__Stored items__
= = = =

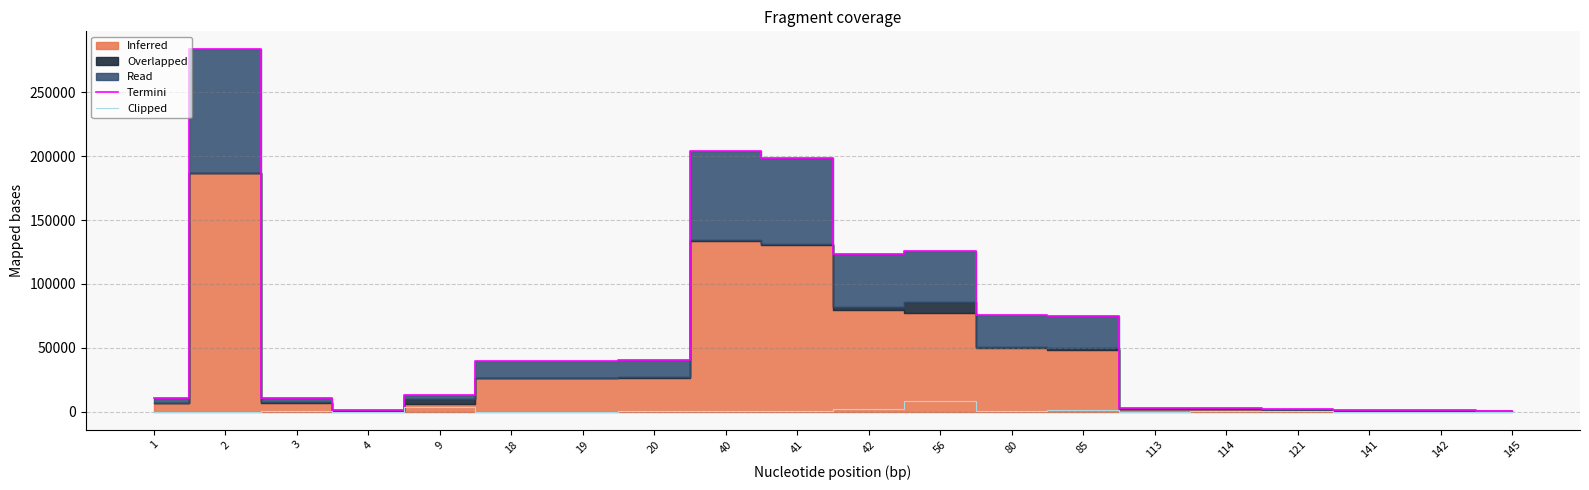

How many lines are shown in the chart?

2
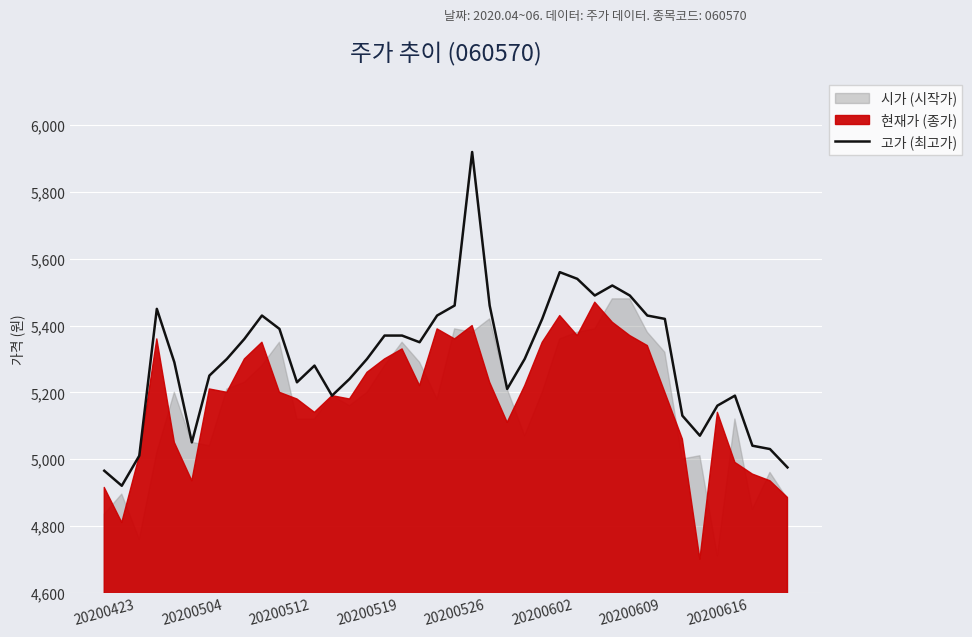

What position from the right is 11?

29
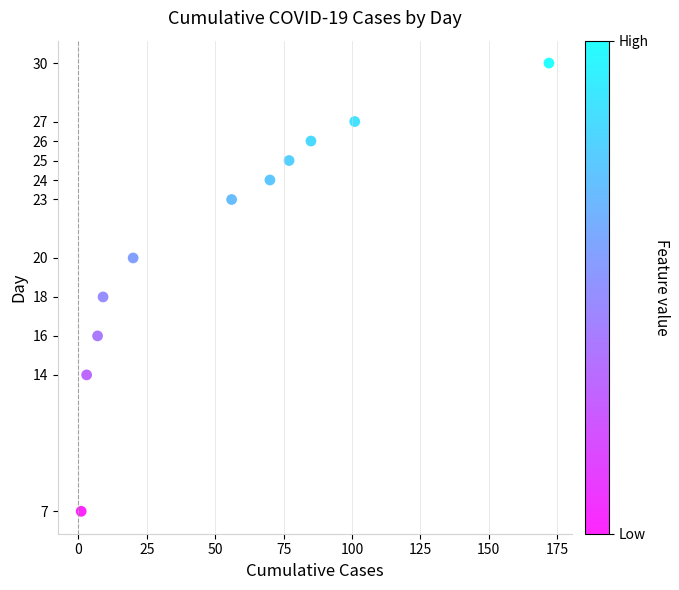

What is the average X value?

55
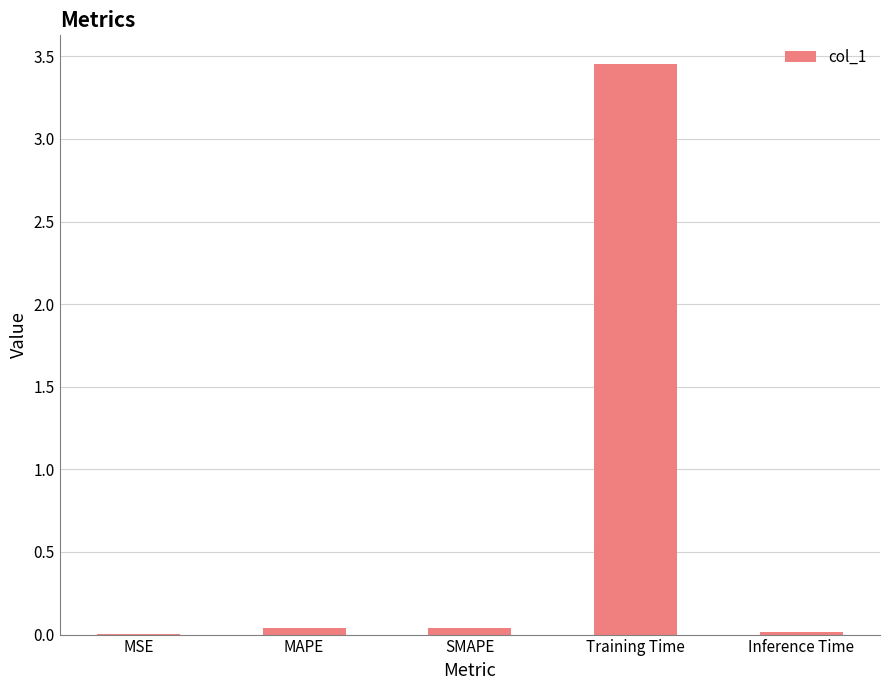

The value at SMAPE is 0.0. True or false?

True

= = = =

__PROBLEM STATEMENT__
Extract every line of text from all the entries above without altering any wording. Leave the pictures out of your answer.

__WRITTEN RESPONSE__
How many lines are shown in the chart?

2

What position from the right is 11?

29

What is the average X value?

55

The value at SMAPE is 0.0. True or false?

True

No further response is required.